ミュールジカはオジロジカの仲間ですが、白いしっぽの先は黒くなっています。

また、オジロジカより身体が大きく、耳が大きいことも特徴です。

ミュールジカの角は特徴的で、他の鹿の角が1本の角から枝分かれするように成長するのに対し、ミュールジカの角はフォーク状に横に成長していきます。

 

アメリカヌマジカ

アメリカヌマジカ属
Cervo do Pantanal ( Blastocerus dichotomus )
アメリカヌマジカは、アルゼンチンやパラグアイ、ブラジルなどに分布する鹿です。

その名前の通り沼地や湿原などを好んで生息しますが、環境の変化などにより数が減っており、レッドリストに登録されています。

 

 

パンパスジカ

パンパスジカ属

画像引用元:WFN

パンパスジカは、南アメリカ大陸の標高が低い草原地帯(パンパス)に住む小型のシカです。

パンパスジカの特徴は、他の鹿のように夏毛と冬毛が抜け換わらないことです。

パンパスジカはブラジルに最も多く生息しています。

近年、環境の変化などにより頭数の減少が危惧されています。
 

プーズー

プーズー属

画像引用元:らばQ

プーズーは、南米チリの固有種のシカで、世界最小のシカです。

体長が70~83㎝程度、体重が7.5~13.4kgと中型犬程度の大きさのシカです。

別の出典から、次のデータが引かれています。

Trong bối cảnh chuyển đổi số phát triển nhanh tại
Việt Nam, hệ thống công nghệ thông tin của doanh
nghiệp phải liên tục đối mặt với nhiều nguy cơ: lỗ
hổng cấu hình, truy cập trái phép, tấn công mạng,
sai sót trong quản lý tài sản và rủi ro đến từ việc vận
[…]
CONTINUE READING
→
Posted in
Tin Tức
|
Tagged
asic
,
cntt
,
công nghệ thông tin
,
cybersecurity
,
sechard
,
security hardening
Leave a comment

竹林を好んで生息しますが、密猟などにより数が減り、絶滅が危惧されています。
 

日本で見られるプーズー

日本では埼玉県こども動物自然公園でプーズーを見ることができます。

日本国内でプーズーを飼育しているのはここ1か所のみとなります。

2017年にはオスの赤ちゃんも生まれるなど、順調に飼育されているので世界最小のシカを観に行ってみてはいかがでしょうか。

 

オナシプーズー

プーズー属

オナシプーズーはプーズー属の中でも一番小さい鹿で、コロンビアのアンデス山脈やペルー、エクアドルに分布しています。

体高わずか35㎝程度で、体重3.3~6kgですので、小型犬ぐらいのイメージです。